17.12.2009 | Wirtschaftsrecht
Rosstäuschen läuft nicht - meint der BGH und will vom Gebrauchtwagenverkäufer eindeutige Angaben über die Vorgeschichte des zu verkaufenden Vehikels: Der Käufer muss genau über die Anzahl der Vorbesitzer informiert werden. Anderenfalls wird die vorvertragliche Aufklärungspflicht verletzt - zumal Verschweigen hier oft nichts Gutes bedeutet.
Fliegenden Zwischenhändler: 6700 Euro Schadenersatz
Einem Autokäufer aus Sachsen-Anhalt erwarb einen 15 Jahre alten Audi A 6. Beim Kauf war ihm nicht klar, dass es einen «fliegenden Zwischenhändler» gab.
Vertragszweck des anderen nicht vereiteln
Bei Vertragsverhandlungen besteht für jeden Vertragspartner die Pflicht, den anderen Teil über solche Umstände aufzuklären, die den Vertragszweck (des anderen) vereiteln können und daher für seinen Entschluss von wesentlicher Bedeutung sind, sofern er die Mitteilung nach der Verkehrsauffassung erwarten kann. Das wurde hier vom Verkäufer ignoriert.
Manipulationen zur Zeit des unbekannten Besitzers?
Verdacht: Geschäft nicht ganz seriös
Im vorliegenden Fall lag der Verdacht, dass das Geschäft nicht ganz seriös sein könnte, besonders nah: Der «fliegende Zwischenhändler» war auch dem Verkäufer und seinem Vermittler nur unter den Namen «Ali» bekannt.

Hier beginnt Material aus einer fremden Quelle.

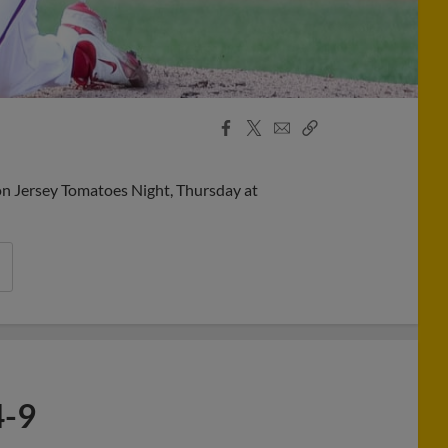
Facebook
X
Email
Copy
Share
Share
Link
on Jersey Tomatoes Night, Thursday at
4-9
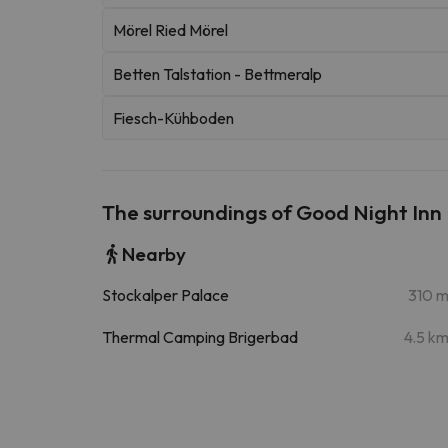
Mörel Ried Mörel
Betten Talstation - Bettmeralp
Fiesch-Kühboden
The surroundings of Good Night Inn
Nearby
Stockalper Palace
310 
Thermal Camping Brigerbad
4.5 k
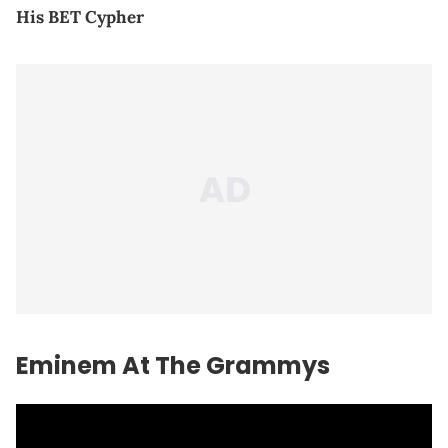
His BET Cypher
Eminem At The Grammys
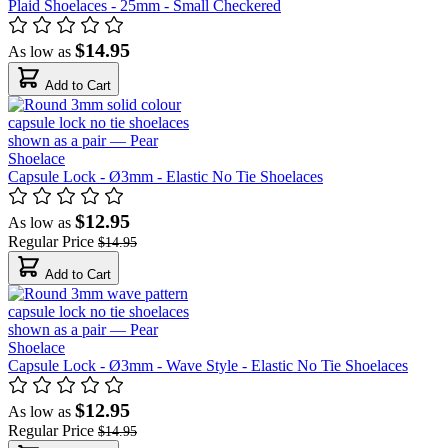
Plaid Shoelaces - 25mm - Small Checkered
$14.95
As low as
Add to Cart
Capsule Lock - Ø3mm - Elastic No Tie Shoelaces
$12.95
As low as
Regular Price
$14.95
Add to Cart
Capsule Lock - Ø3mm - Wave Style - Elastic No Tie Shoelaces
$12.95
As low as
Regular Price
$14.95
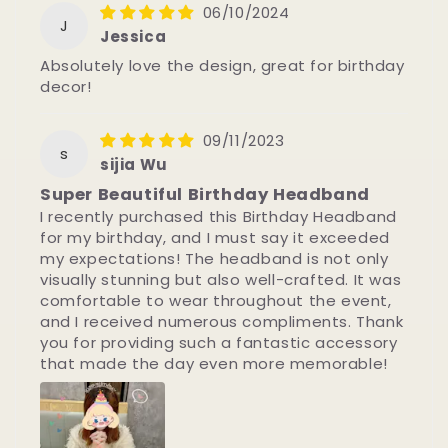
06/10/2024
J
Jessica
Absolutely love the design, great for birthday
decor!
09/11/2023
s
sijia Wu
Super Beautiful Birthday Headband
I recently purchased this Birthday Headband
for my birthday, and I must say it exceeded
my expectations! The headband is not only
visually stunning but also well-crafted. It was
comfortable to wear throughout the event,
and I received numerous compliments. Thank
you for providing such a fantastic accessory
that made the day even more memorable!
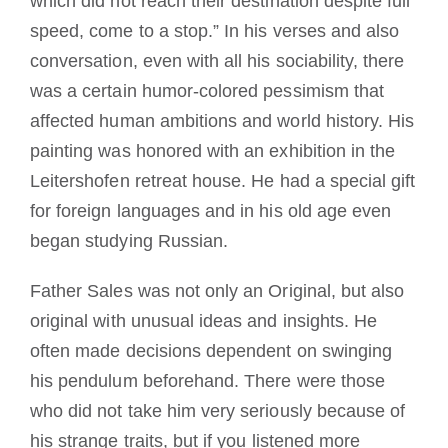
which did not reach their destination despite full
speed, come to a stop.” In his verses and also
conversation, even with all his sociability, there
was a certain humor-colored pessimism that
affected human ambitions and world history. His
painting was honored with an exhibition in the
Leitershofen retreat house. He had a special gift
for foreign languages and in his old age even
began studying Russian.
Father Sales was not only an Original, but also
original with unusual ideas and insights. He
often made decisions dependent on swinging
his pendulum beforehand. There were those
who did not take him very seriously because of
his strange traits, but if you listened more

Hinzu kam, dass der Käufer mit seinem Audi wenig Freude hatte und mehrere Reparaturen anfielen. Auch der Tachostand stellte sich als falsch heraus: Der Kläger war beim Kauf von 201 000 Kilometer ausgegangen, tatsächlich hatte das Auto bereits mehr als 340 000 Kilometer auf dem Buckel.
(BGH, Urteil v. 16. Dezember 2009, VIII ZR 38/09).